Auf diese Vorwürfe folgte dann auch eine prompte Ausweisung der betroffenen Diplomaten aus Russland. Der EU-Außenpolitiker Joseph Borrell befand sich zu diesem Zeitpunkt auf einem offiziellen Besuch in Moskau, um dort mit hochrangigen Beamten Gespräche zu führen.
Dieser Besuch habe auf EU-Seite zu großer Verlegenheit geführt, da Borrell zuvor nicht über die russischen Maßnahmen zur Ausweisung der europäischen Diplomaten informiert gewesen sein soll.
Lawrow: „Wenn du den Frieden willst, dann bereite dich auf Krieg vor.“
Am vergangenen Freitag ging Russlands Außenminister Sergej Lawrow explizit auf die Möglichkeit ein, die bilateralen Beziehungen zur Europäischen Union im Angesicht einer sich verschärfenden Diplomatie-Krise in Gänze zu beenden. Laut Lawrow seien in seinem Land die Weichen dafür gestellt worden, um auf einen solchen Schritt adäquat vorbereitet zu sein.
Gesetzt den Fall, dass es in einigen Sektoren abermals zu einer Verhängung von Sanktionen durch die Europäische Union gegen sein Land kommen sollte, die mit Risiken und Gefahren aus Sicht der russischen Wirtschaft – sensibelste Bereiche miteingeschlossen – einhergehen würden, müsse aus russischer Perspektive mit einem Abbruch der bilateralen Beziehungen gerechnet werden, so Lawrow gegenüber Reuters.

ZU PRÜFENDE DATEN:
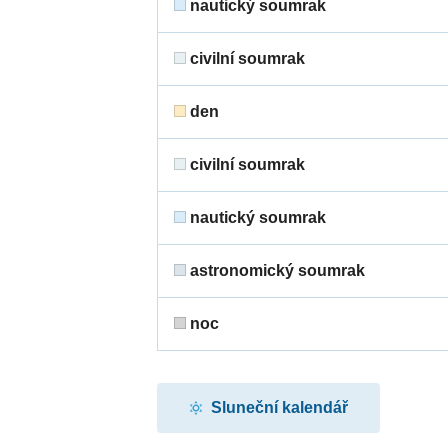
nautický soumrak
civilní soumrak
den
civilní soumrak
nautický soumrak
astronomický soumrak
noc
Sluneční kalendář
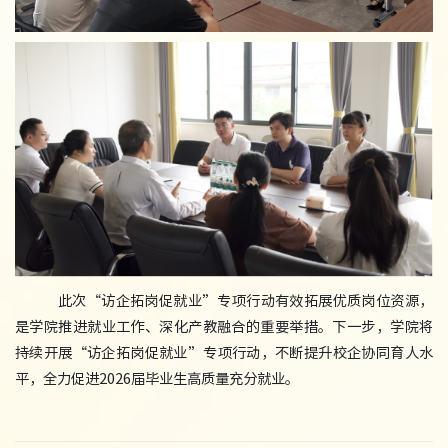
此次“访企拓岗促就业”专项行动有效拓展优质岗位资源，
是学院推进就业工作、深化产教融合的重要举措。下一步，学院将
持续开展“访企拓岗促就业”专项行动，不断提升校企协同育人水
平，全力促进2026届毕业生高质量充分就业。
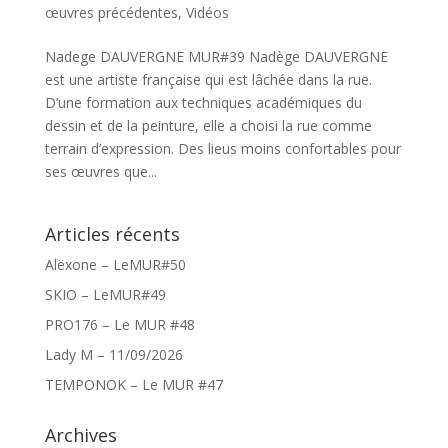
œuvres précédentes
,
Vidéos
Nadege DAUVERGNE MUR#39 Nadège DAUVERGNE
est une artiste française qui est lâchée dans la rue.
D’une formation aux techniques académiques du
dessin et de la peinture, elle a choisi la rue comme
terrain d’expression. Des lieus moins confortables pour
ses œuvres que...
Articles récents
Alëxone – LeMUR#50
SKIO – LeMUR#49
PRO176 – Le MUR #48
Lady M – 11/09/2026
TEMPONOK – Le MUR #47
Archives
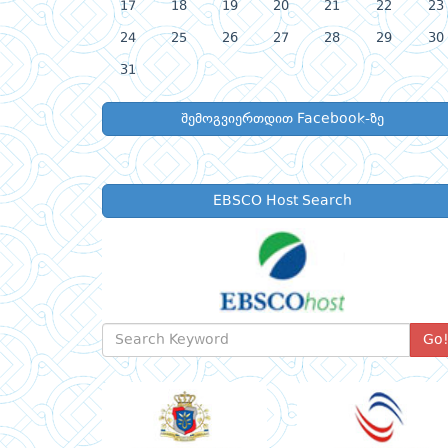
17
18
19
20
21
22
23
24
25
26
27
28
29
30
31
შემოგვიერთდით Facebook-ზე
EBSCO Host Search
Go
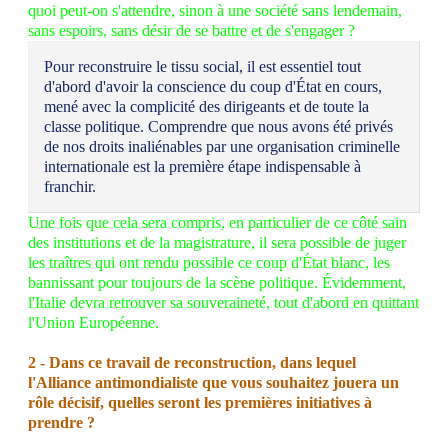
quoi peut-on s'attendre, sinon à une société sans lendemain,
sans espoirs, sans désir de se battre et de s'engager ?
Pour reconstruire le tissu social, il est essentiel tout
d'abord d'avoir la conscience du coup d'État en cours,
mené avec la complicité des dirigeants et de toute la
classe politique. Comprendre que nous avons été privés
de nos droits inaliénables par une organisation criminelle
internationale est la première étape indispensable à
franchir.
Une fois que cela sera compris, en particulier de ce côté sain
des institutions et de la magistrature, il sera possible de juger
les traîtres qui ont rendu possible ce coup d'État blanc, les
bannissant pour toujours de la scène politique. Évidemment,
l'Italie devra retrouver sa souveraineté, tout d'abord en quittant
l'Union Européenne.
2 - Dans ce travail de reconstruction, dans lequel
l'Alliance antimondialiste que vous souhaitez jouera un
rôle décisif, quelles seront les premières initiatives à
prendre ?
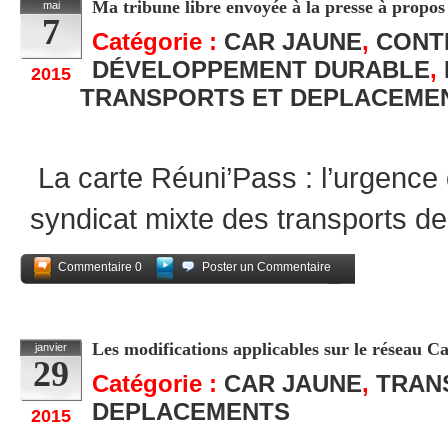
Ma tribune libre envoyée à la presse à propos
mai
7
Catégorie :
CAR JAUNE
,
CONT
DÉVELOPPEMENT DURABLE
,
2015
TRANSPORTS ET DEPLACEME
La carte Réuni’Pass : l’urgence
syndicat mixte des transports d
Commentaire 0
Poster un Commentaire
Partagez
Les modifications applicables sur le réseau C
janvier
29
Catégorie :
CAR JAUNE
,
TRAN
DEPLACEMENTS
2015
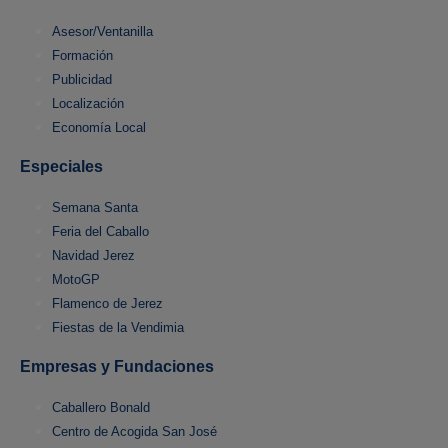
Asesor/Ventanilla
Formación
Publicidad
Localización
Economía Local
Especiales
Semana Santa
Feria del Caballo
Navidad Jerez
MotoGP
Flamenco de Jerez
Fiestas de la Vendimia
Empresas y Fundaciones
Caballero Bonald
Centro de Acogida San José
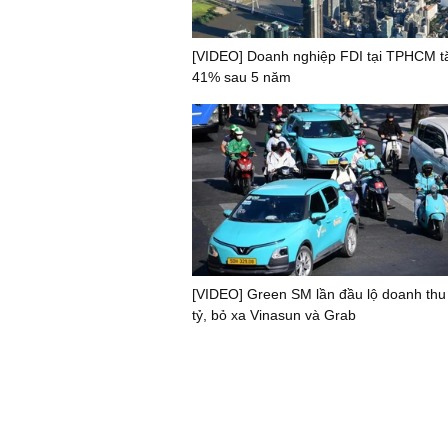
[VIDEO] Doanh nghiệp FDI tại TPHCM t
41% sau 5 năm
[VIDEO] Green SM lần đầu lộ doanh thu
tỷ, bỏ xa Vinasun và Grab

AUFGABE: Schreibe den Text über die russisch-europäische Diplomatie-Krise beginnend mit „Auf diese Vorwürfe“ und weiter bis einschließlich „gewesen sein soll.“ noch einmal ab und tausche dabei „Diplomaten“ gegen „Botschaftsmitarbeiter“ aus.

ANTWORTBEREICH:
Auf diese Vorwürfe folgte dann auch eine prompte Ausweisung der betroffenen Botschaftsmitarbeiter aus Russland. Der EU-Außenpolitiker Joseph Borrell befand sich zu diesem Zeitpunkt auf einem offiziellen Besuch in Moskau, um dort mit hochrangigen Beamten Gespräche zu führen.
Dieser Besuch habe auf EU-Seite zu großer Verlegenheit geführt, da Borrell zuvor nicht über die russischen Maßnahmen zur Ausweisung der europäischen Botschaftsmitarbeiter informiert gewesen sein soll.